### [Extracted information]
— START —

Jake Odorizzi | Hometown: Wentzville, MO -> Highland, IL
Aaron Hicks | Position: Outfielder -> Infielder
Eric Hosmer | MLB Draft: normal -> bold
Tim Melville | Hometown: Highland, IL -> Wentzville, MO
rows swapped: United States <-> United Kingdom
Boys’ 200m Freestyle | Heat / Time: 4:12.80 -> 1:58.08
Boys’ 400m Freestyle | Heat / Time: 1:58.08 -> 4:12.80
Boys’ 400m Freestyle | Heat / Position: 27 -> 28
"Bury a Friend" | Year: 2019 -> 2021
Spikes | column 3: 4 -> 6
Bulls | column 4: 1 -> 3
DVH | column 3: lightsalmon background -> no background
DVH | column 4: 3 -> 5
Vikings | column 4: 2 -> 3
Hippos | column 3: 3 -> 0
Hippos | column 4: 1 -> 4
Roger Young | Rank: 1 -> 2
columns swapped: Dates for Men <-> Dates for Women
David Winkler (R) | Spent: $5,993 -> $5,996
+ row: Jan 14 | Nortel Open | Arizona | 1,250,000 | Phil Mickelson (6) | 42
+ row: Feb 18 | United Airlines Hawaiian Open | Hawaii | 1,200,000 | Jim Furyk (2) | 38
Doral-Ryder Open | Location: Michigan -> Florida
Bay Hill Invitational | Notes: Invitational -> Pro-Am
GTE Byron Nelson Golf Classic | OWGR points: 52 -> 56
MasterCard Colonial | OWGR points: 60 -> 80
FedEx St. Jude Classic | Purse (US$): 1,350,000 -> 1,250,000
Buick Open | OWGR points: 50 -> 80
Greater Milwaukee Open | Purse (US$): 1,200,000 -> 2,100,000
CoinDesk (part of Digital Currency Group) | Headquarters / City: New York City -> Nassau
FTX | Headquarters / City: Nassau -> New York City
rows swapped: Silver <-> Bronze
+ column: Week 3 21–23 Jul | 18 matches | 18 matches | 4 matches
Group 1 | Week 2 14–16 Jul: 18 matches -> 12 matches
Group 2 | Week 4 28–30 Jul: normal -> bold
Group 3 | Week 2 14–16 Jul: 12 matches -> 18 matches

— END —

### [Stated goal]
Reproduce all of the items above, switching "Hometown" to "Birthplace" wherever it occurs and keeping everything else unchanged.

### [Finished answer]
Jake Odorizzi | Birthplace: Wentzville, MO -> Highland, IL
Aaron Hicks | Position: Outfielder -> Infielder
Eric Hosmer | MLB Draft: normal -> bold
Tim Melville | Birthplace: Highland, IL -> Wentzville, MO
rows swapped: United States <-> United Kingdom
Boys’ 200m Freestyle | Heat / Time: 4:12.80 -> 1:58.08
Boys’ 400m Freestyle | Heat / Time: 1:58.08 -> 4:12.80
Boys’ 400m Freestyle | Heat / Position: 27 -> 28
"Bury a Friend" | Year: 2019 -> 2021
Spikes | column 3: 4 -> 6
Bulls | column 4: 1 -> 3
DVH | column 3: lightsalmon background -> no background
DVH | column 4: 3 -> 5
Vikings | column 4: 2 -> 3
Hippos | column 3: 3 -> 0
Hippos | column 4: 1 -> 4
Roger Young | Rank: 1 -> 2
columns swapped: Dates for Men <-> Dates for Women
David Winkler (R) | Spent: $5,993 -> $5,996
+ row: Jan 14 | Nortel Open | Arizona | 1,250,000 | Phil Mickelson (6) | 42
+ row: Feb 18 | United Airlines Hawaiian Open | Hawaii | 1,200,000 | Jim Furyk (2) | 38
Doral-Ryder Open | Location: Michigan -> Florida
Bay Hill Invitational | Notes: Invitational -> Pro-Am
GTE Byron Nelson Golf Classic | OWGR points: 52 -> 56
MasterCard Colonial | OWGR points: 60 -> 80
FedEx St. Jude Classic | Purse (US$): 1,350,000 -> 1,250,000
Buick Open | OWGR points: 50 -> 80
Greater Milwaukee Open | Purse (US$): 1,200,000 -> 2,100,000
CoinDesk (part of Digital Currency Group) | Headquarters / City: New York City -> Nassau
FTX | Headquarters / City: Nassau -> New York City
rows swapped: Silver <-> Bronze
+ column: Week 3 21–23 Jul | 18 matches | 18 matches | 4 matches
Group 1 | Week 2 14–16 Jul: 18 matches -> 12 matches
Group 2 | Week 4 28–30 Jul: normal -> bold
Group 3 | Week 2 14–16 Jul: 12 matches -> 18 matches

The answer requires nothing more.